Tuesday 17 February 2009

Prison Break (without the tattoos or the vaguely masked homoerotics)

Racing along the motorway back to Brisbane I had a feeling in my stomach reminiscent of the time that I stole a newspaper from a garage forecourt and Helen's mum had seen me, slight awkwardness of what was about to happen with a hint of, 'Well, whatcha gonna doaboudit?'.

This time however, I was to only be an accomplice in the tea-leafing and it wouldn't be Wednesday’s Guardian that I'd be stealing but a real, in nearly every sense of the word, person. Emma Louise Dagley to be precise.


Screeching up to the shop like a baby with a bayonet, we realised we had no rope or dynamite between us (having used it all making lunch), and, when all was said and done, not a gnat's cock of a real plan.


Ever the hero, I stepped up to go and grasp Emma and her stuff from the shop. This was essentially because I feared for the safety of the population of the surrounding area if Helen or Mary had been the ones going in Rambo style.

Gingerly stepping out of the car, I imagined that I was moving in black and white and slow motion, and I kept saying 'Megatron must be stopped, no matter the cost...'

My mantra only succeeded in me walking into the shop singing in my head 'You´ve got the touch! You've got the POOOOOOW-EEEEEEEEEEEERRRRR!' at the top of my mind-lungs and being totally ill-prepared for what was about to happen.

Luckily, my own stupidity allowed me to bumble through the next five minutes of Emma running away from her employers and we all joyously jumped into the car - I tell you, we were glad it wasn't a Yaris the amount of stuff Emma had, cor - and the sheer excitement of having everyone together and ready to go and have fun for the first time (for Emma at least) in six months was overwhelming.

For about three and a half minutes.


The Dagley trio then went back to business as usual, and much of the drive home was spent at either top of the range shouting or complete silence.

I used all of my Finnegan skill to disarm the situation by keeping absolutely silent.
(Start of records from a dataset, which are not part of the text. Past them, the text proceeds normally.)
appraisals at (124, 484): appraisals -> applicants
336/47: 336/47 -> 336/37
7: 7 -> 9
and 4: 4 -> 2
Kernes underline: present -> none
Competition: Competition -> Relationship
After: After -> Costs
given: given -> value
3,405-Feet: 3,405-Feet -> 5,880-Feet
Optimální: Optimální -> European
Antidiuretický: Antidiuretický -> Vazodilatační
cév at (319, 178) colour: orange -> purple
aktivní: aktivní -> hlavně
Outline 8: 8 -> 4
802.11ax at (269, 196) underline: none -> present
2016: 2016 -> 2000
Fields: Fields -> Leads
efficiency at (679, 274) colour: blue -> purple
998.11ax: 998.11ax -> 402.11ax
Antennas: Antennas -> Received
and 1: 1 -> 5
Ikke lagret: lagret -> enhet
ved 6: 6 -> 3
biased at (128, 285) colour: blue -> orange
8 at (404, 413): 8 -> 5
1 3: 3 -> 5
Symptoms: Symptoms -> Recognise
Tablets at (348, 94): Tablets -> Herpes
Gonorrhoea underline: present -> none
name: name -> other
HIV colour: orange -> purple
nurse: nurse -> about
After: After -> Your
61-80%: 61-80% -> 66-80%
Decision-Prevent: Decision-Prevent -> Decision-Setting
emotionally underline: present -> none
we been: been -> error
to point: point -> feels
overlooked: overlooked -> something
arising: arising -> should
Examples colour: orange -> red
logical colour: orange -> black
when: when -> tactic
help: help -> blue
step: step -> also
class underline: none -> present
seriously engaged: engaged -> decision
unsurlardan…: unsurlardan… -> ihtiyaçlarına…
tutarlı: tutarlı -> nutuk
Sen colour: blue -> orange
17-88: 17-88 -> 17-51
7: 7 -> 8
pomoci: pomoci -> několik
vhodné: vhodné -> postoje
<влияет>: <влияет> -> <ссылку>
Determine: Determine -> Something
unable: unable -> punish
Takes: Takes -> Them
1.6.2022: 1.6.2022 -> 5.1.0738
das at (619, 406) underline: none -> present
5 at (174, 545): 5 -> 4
I did fart once to try and break the deadlock but I reneged on my own bravery and blamed it on Emma in the end.

But, after all was said and done ('You never walk, you never run - YOU'RE A WINNER!'), Emma was free, I was four, and we were on the road to Noosa.


A quick aside, all of this Transformers soundtrack talk has forced me to remember that I sat through a two minute teaser trailer for the next 'Transformers' (those are quotation marks of contempt by the way) 'movie' the other day. 


I solemnly swear, with my hand on my heart and my heart in my lap, that when I get the money I will find and personally kill Michael Bay with my own hands. 


I will rip off his stupid little CGI head and shit down his neck, and what´s more I'll film it, going around and around and around in a two-shot like he does in every fucking film he´s ever made. Cunt.